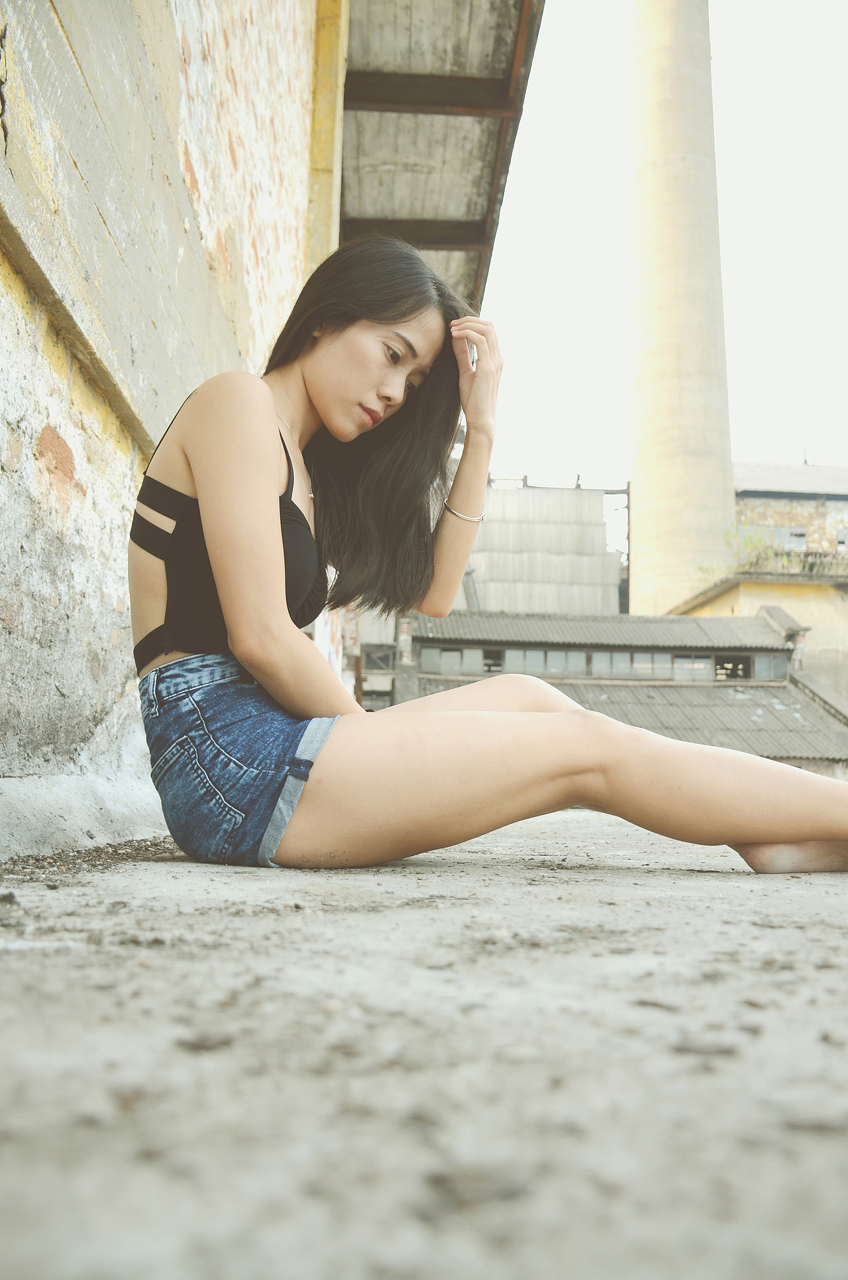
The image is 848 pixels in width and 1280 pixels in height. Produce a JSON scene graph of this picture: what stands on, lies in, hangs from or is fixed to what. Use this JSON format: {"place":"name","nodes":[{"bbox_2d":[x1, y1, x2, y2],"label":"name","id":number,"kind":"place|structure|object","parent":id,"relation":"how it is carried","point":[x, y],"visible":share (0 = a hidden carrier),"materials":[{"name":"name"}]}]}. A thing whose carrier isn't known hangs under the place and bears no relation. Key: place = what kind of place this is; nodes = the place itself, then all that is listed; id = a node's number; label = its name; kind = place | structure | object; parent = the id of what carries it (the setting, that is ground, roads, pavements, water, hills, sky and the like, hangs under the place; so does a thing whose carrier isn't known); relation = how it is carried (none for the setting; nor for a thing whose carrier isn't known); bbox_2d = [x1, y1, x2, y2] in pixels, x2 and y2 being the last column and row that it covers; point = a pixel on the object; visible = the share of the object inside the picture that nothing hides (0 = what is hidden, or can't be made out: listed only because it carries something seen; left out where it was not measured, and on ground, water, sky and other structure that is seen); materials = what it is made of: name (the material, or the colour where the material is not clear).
{"place":"outdoors","nodes":[
{"label":"outdoors","id":0,"kind":"place"},
{"bbox_2d":[0,1,341,858],"label":"wall","id":1,"kind":"structure","parent":0,"point":[0,134],"materials":[{"name":"beige paint"}]},
{"bbox_2d":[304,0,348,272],"label":"pillar","id":2,"kind":"structure","parent":1,"relation":"attached to","point":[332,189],"materials":[{"name":"yellow paint"}]},
{"bbox_2d":[334,0,546,306],"label":"roof overhang","id":3,"kind":"object","parent":1,"relation":"attached to","point":[497,38],"visible":0.52,"materials":[{"name":"grey concrete"}]},
{"bbox_2d":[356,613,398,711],"label":"building","id":4,"kind":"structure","parent":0,"point":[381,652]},
{"bbox_2d":[0,809,847,1279],"label":"concrete pavement","id":5,"kind":"structure","parent":0,"point":[668,892],"materials":[{"name":"grey concrete"}]},
{"bbox_2d":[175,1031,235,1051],"label":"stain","id":6,"kind":"object","parent":5,"relation":"on","point":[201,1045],"visible":0.9,"materials":[{"name":"brown"}]},
{"bbox_2d":[125,237,847,877],"label":"woman","id":7,"kind":"object","parent":5,"relation":"on","point":[203,487],"visible":0.98},
{"bbox_2d":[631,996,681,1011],"label":"dry leaf","id":8,"kind":"object","parent":5,"relation":"on","point":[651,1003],"visible":0.86,"materials":[{"name":"brown"}]},
{"bbox_2d":[670,1036,741,1055],"label":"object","id":9,"kind":"object","parent":5,"relation":"on","point":[718,1050],"visible":0.92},
{"bbox_2d":[460,475,627,615],"label":"concrete building","id":10,"kind":"structure","parent":0,"point":[571,537],"materials":[{"name":"grey concrete"}]},
{"bbox_2d":[396,606,847,774],"label":"low building","id":11,"kind":"structure","parent":0,"point":[747,620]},
{"bbox_2d":[420,646,484,674],"label":"window","id":12,"kind":"structure","parent":11,"relation":"in","point":[448,657],"materials":[{"name":"glass"}]},
{"bbox_2d":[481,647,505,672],"label":"window","id":13,"kind":"structure","parent":11,"relation":"in","point":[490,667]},
{"bbox_2d":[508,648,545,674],"label":"window","id":14,"kind":"structure","parent":11,"relation":"in","point":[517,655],"materials":[{"name":"glass"}]},
{"bbox_2d":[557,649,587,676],"label":"window","id":15,"kind":"structure","parent":11,"relation":"in","point":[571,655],"materials":[{"name":"glass"}]},
{"bbox_2d":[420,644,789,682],"label":"window row","id":16,"kind":"object","parent":11,"relation":"in","point":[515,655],"visible":0.64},
{"bbox_2d":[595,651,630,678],"label":"window","id":17,"kind":"structure","parent":11,"relation":"in","point":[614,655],"materials":[{"name":"glass"}]},
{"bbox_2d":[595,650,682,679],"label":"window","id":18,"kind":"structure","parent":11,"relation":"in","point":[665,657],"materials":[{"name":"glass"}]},
{"bbox_2d":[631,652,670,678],"label":"window","id":19,"kind":"structure","parent":11,"relation":"in","point":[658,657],"materials":[{"name":"glass"}]},
{"bbox_2d":[672,654,713,680],"label":"window","id":20,"kind":"structure","parent":11,"relation":"in","point":[678,677],"materials":[{"name":"glass"}]},
{"bbox_2d":[712,654,751,679],"label":"window","id":21,"kind":"structure","parent":11,"relation":"in","point":[722,662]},
{"bbox_2d":[752,653,786,678],"label":"window","id":22,"kind":"structure","parent":11,"relation":"in","point":[762,659],"materials":[{"name":"grey glass"}]},
{"bbox_2d":[481,0,847,492],"label":"sky","id":23,"kind":"structure","parent":0,"point":[611,342],"materials":[{"name":"white"}]},
{"bbox_2d":[667,560,847,698],"label":"yellow building","id":24,"kind":"structure","parent":0,"point":[819,594],"materials":[{"name":"yellow paint"}]},
{"bbox_2d":[698,522,778,578],"label":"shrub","id":25,"kind":"object","parent":24,"relation":"on","point":[745,540],"visible":0.45,"materials":[{"name":"green plant"}]},
{"bbox_2d":[760,550,847,576],"label":"railing","id":26,"kind":"object","parent":24,"relation":"on","point":[811,565],"visible":0.46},
{"bbox_2d":[731,459,847,560],"label":"brick building","id":27,"kind":"structure","parent":0,"point":[784,517],"materials":[{"name":"brick"}]},
{"bbox_2d":[775,525,807,551],"label":"window","id":28,"kind":"structure","parent":27,"relation":"in","point":[796,544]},
{"bbox_2d":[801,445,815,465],"label":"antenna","id":29,"kind":"object","parent":27,"relation":"on","point":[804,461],"visible":0.48,"materials":[{"name":"metal"}]},
{"bbox_2d":[835,528,847,550],"label":"window","id":30,"kind":"structure","parent":27,"relation":"in","point":[843,541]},
{"label":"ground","id":31,"kind":"structure","parent":0},
{"bbox_2d":[628,0,733,621],"label":"chimney","id":32,"kind":"object","parent":31,"relation":"on","point":[636,406],"visible":0.84,"materials":[{"name":"beige concrete"}]}
]}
===============
In your copy of the records above, include no pictures and match every line exactly.

## [Expected answer]
The image is 848 pixels in width and 1280 pixels in height. Produce a JSON scene graph of this picture: what stands on, lies in, hangs from or is fixed to what. Use this JSON format: {"place":"name","nodes":[{"bbox_2d":[x1, y1, x2, y2],"label":"name","id":number,"kind":"place|structure|object","parent":id,"relation":"how it is carried","point":[x, y],"visible":share (0 = a hidden carrier),"materials":[{"name":"name"}]}]}. A thing whose carrier isn't known hangs under the place and bears no relation. Key: place = what kind of place this is; nodes = the place itself, then all that is listed; id = a node's number; label = its name; kind = place | structure | object; parent = the id of what carries it (the setting, that is ground, roads, pavements, water, hills, sky and the like, hangs under the place; so does a thing whose carrier isn't known); relation = how it is carried (none for the setting; nor for a thing whose carrier isn't known); bbox_2d = [x1, y1, x2, y2] in pixels, x2 and y2 being the last column and row that it covers; point = a pixel on the object; visible = the share of the object inside the picture that nothing hides (0 = what is hidden, or can't be made out: listed only because it carries something seen; left out where it was not measured, and on ground, water, sky and other structure that is seen); materials = what it is made of: name (the material, or the colour where the material is not clear).
{"place":"outdoors","nodes":[
{"label":"outdoors","id":0,"kind":"place"},
{"bbox_2d":[0,1,341,858],"label":"wall","id":1,"kind":"structure","parent":0,"point":[0,134],"materials":[{"name":"beige paint"}]},
{"bbox_2d":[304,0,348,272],"label":"pillar","id":2,"kind":"structure","parent":1,"relation":"attached to","point":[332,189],"materials":[{"name":"yellow paint"}]},
{"bbox_2d":[334,0,546,306],"label":"roof overhang","id":3,"kind":"object","parent":1,"relation":"attached to","point":[497,38],"visible":0.52,"materials":[{"name":"grey concrete"}]},
{"bbox_2d":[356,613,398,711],"label":"building","id":4,"kind":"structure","parent":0,"point":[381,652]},
{"bbox_2d":[0,809,847,1279],"label":"concrete pavement","id":5,"kind":"structure","parent":0,"point":[668,892],"materials":[{"name":"grey concrete"}]},
{"bbox_2d":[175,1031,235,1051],"label":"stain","id":6,"kind":"object","parent":5,"relation":"on","point":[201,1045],"visible":0.9,"materials":[{"name":"brown"}]},
{"bbox_2d":[125,237,847,877],"label":"woman","id":7,"kind":"object","parent":5,"relation":"on","point":[203,487],"visible":0.98},
{"bbox_2d":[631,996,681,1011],"label":"dry leaf","id":8,"kind":"object","parent":5,"relation":"on","point":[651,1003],"visible":0.86,"materials":[{"name":"brown"}]},
{"bbox_2d":[670,1036,741,1055],"label":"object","id":9,"kind":"object","parent":5,"relation":"on","point":[718,1050],"visible":0.92},
{"bbox_2d":[460,475,627,615],"label":"concrete building","id":10,"kind":"structure","parent":0,"point":[571,537],"materials":[{"name":"grey concrete"}]},
{"bbox_2d":[396,606,847,774],"label":"low building","id":11,"kind":"structure","parent":0,"point":[747,620]},
{"bbox_2d":[420,646,484,674],"label":"window","id":12,"kind":"structure","parent":11,"relation":"in","point":[448,657],"materials":[{"name":"glass"}]},
{"bbox_2d":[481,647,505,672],"label":"window","id":13,"kind":"structure","parent":11,"relation":"in","point":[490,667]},
{"bbox_2d":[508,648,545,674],"label":"window","id":14,"kind":"structure","parent":11,"relation":"in","point":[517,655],"materials":[{"name":"glass"}]},
{"bbox_2d":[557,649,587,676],"label":"window","id":15,"kind":"structure","parent":11,"relation":"in","point":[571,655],"materials":[{"name":"glass"}]},
{"bbox_2d":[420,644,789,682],"label":"window row","id":16,"kind":"object","parent":11,"relation":"in","point":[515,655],"visible":0.64},
{"bbox_2d":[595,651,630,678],"label":"window","id":17,"kind":"structure","parent":11,"relation":"in","point":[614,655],"materials":[{"name":"glass"}]},
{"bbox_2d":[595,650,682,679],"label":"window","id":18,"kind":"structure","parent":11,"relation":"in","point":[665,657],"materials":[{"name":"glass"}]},
{"bbox_2d":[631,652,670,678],"label":"window","id":19,"kind":"structure","parent":11,"relation":"in","point":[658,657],"materials":[{"name":"glass"}]},
{"bbox_2d":[672,654,713,680],"label":"window","id":20,"kind":"structure","parent":11,"relation":"in","point":[678,677],"materials":[{"name":"glass"}]},
{"bbox_2d":[712,654,751,679],"label":"window","id":21,"kind":"structure","parent":11,"relation":"in","point":[722,662]},
{"bbox_2d":[752,653,786,678],"label":"window","id":22,"kind":"structure","parent":11,"relation":"in","point":[762,659],"materials":[{"name":"grey glass"}]},
{"bbox_2d":[481,0,847,492],"label":"sky","id":23,"kind":"structure","parent":0,"point":[611,342],"materials":[{"name":"white"}]},
{"bbox_2d":[667,560,847,698],"label":"yellow building","id":24,"kind":"structure","parent":0,"point":[819,594],"materials":[{"name":"yellow paint"}]},
{"bbox_2d":[698,522,778,578],"label":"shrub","id":25,"kind":"object","parent":24,"relation":"on","point":[745,540],"visible":0.45,"materials":[{"name":"green plant"}]},
{"bbox_2d":[760,550,847,576],"label":"railing","id":26,"kind":"object","parent":24,"relation":"on","point":[811,565],"visible":0.46},
{"bbox_2d":[731,459,847,560],"label":"brick building","id":27,"kind":"structure","parent":0,"point":[784,517],"materials":[{"name":"brick"}]},
{"bbox_2d":[775,525,807,551],"label":"window","id":28,"kind":"structure","parent":27,"relation":"in","point":[796,544]},
{"bbox_2d":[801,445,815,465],"label":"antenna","id":29,"kind":"object","parent":27,"relation":"on","point":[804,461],"visible":0.48,"materials":[{"name":"metal"}]},
{"bbox_2d":[835,528,847,550],"label":"window","id":30,"kind":"structure","parent":27,"relation":"in","point":[843,541]},
{"label":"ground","id":31,"kind":"structure","parent":0},
{"bbox_2d":[628,0,733,621],"label":"chimney","id":32,"kind":"object","parent":31,"relation":"on","point":[636,406],"visible":0.84,"materials":[{"name":"beige concrete"}]}
]}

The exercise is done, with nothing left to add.